─── Source information ───

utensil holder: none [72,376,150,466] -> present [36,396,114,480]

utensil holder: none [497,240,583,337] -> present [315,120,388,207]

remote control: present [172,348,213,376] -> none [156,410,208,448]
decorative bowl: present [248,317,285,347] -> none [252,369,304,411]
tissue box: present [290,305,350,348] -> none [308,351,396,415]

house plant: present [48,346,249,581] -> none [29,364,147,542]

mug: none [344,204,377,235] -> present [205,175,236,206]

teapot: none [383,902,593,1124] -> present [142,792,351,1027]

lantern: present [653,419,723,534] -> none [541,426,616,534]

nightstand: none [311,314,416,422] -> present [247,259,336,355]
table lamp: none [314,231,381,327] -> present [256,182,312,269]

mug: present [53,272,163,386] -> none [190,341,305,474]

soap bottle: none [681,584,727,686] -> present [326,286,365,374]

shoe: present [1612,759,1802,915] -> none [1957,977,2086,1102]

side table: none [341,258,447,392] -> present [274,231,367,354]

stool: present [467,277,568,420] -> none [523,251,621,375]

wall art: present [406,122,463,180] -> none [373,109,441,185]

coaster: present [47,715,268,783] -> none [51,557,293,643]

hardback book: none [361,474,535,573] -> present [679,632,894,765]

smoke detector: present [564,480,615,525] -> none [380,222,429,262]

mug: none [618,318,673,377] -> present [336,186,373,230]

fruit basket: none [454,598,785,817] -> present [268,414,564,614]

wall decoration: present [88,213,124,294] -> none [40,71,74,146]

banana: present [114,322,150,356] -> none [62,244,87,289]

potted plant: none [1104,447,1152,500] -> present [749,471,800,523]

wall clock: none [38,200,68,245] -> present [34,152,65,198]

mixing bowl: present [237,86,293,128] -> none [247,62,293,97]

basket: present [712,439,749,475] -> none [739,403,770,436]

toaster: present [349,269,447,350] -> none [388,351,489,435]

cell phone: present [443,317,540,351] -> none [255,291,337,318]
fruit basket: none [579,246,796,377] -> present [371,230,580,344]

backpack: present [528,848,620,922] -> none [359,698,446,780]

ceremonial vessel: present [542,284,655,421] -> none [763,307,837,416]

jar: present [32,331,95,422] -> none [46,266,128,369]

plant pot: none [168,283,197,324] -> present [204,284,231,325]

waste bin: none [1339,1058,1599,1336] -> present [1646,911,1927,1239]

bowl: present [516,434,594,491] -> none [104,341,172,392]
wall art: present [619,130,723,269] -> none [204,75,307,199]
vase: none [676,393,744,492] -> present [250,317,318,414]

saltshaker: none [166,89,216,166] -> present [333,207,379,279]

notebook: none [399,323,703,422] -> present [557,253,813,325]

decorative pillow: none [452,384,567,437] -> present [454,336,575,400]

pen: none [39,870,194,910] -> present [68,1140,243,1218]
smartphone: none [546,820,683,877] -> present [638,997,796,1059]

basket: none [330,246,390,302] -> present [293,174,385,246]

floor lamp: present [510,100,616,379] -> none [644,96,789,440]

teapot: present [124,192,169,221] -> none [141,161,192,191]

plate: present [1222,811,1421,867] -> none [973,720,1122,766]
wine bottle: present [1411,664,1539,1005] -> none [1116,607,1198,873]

───

### Work order
Write out, unaltered, the lines from the opening of the listing through the line that includes "fruit basket: none [454,598,785,817]".

### Written response
utensil holder: none [72,376,150,466] -> present [36,396,114,480]

utensil holder: none [497,240,583,337] -> present [315,120,388,207]

remote control: present [172,348,213,376] -> none [156,410,208,448]
decorative bowl: present [248,317,285,347] -> none [252,369,304,411]
tissue box: present [290,305,350,348] -> none [308,351,396,415]

house plant: present [48,346,249,581] -> none [29,364,147,542]

mug: none [344,204,377,235] -> present [205,175,236,206]

teapot: none [383,902,593,1124] -> present [142,792,351,1027]

lantern: present [653,419,723,534] -> none [541,426,616,534]

nightstand: none [311,314,416,422] -> present [247,259,336,355]
table lamp: none [314,231,381,327] -> present [256,182,312,269]

mug: present [53,272,163,386] -> none [190,341,305,474]

soap bottle: none [681,584,727,686] -> present [326,286,365,374]

shoe: present [1612,759,1802,915] -> none [1957,977,2086,1102]

side table: none [341,258,447,392] -> present [274,231,367,354]

stool: present [467,277,568,420] -> none [523,251,621,375]

wall art: present [406,122,463,180] -> none [373,109,441,185]

coaster: present [47,715,268,783] -> none [51,557,293,643]

hardback book: none [361,474,535,573] -> present [679,632,894,765]

smoke detector: present [564,480,615,525] -> none [380,222,429,262]

mug: none [618,318,673,377] -> present [336,186,373,230]

fruit basket: none [454,598,785,817] -> present [268,414,564,614]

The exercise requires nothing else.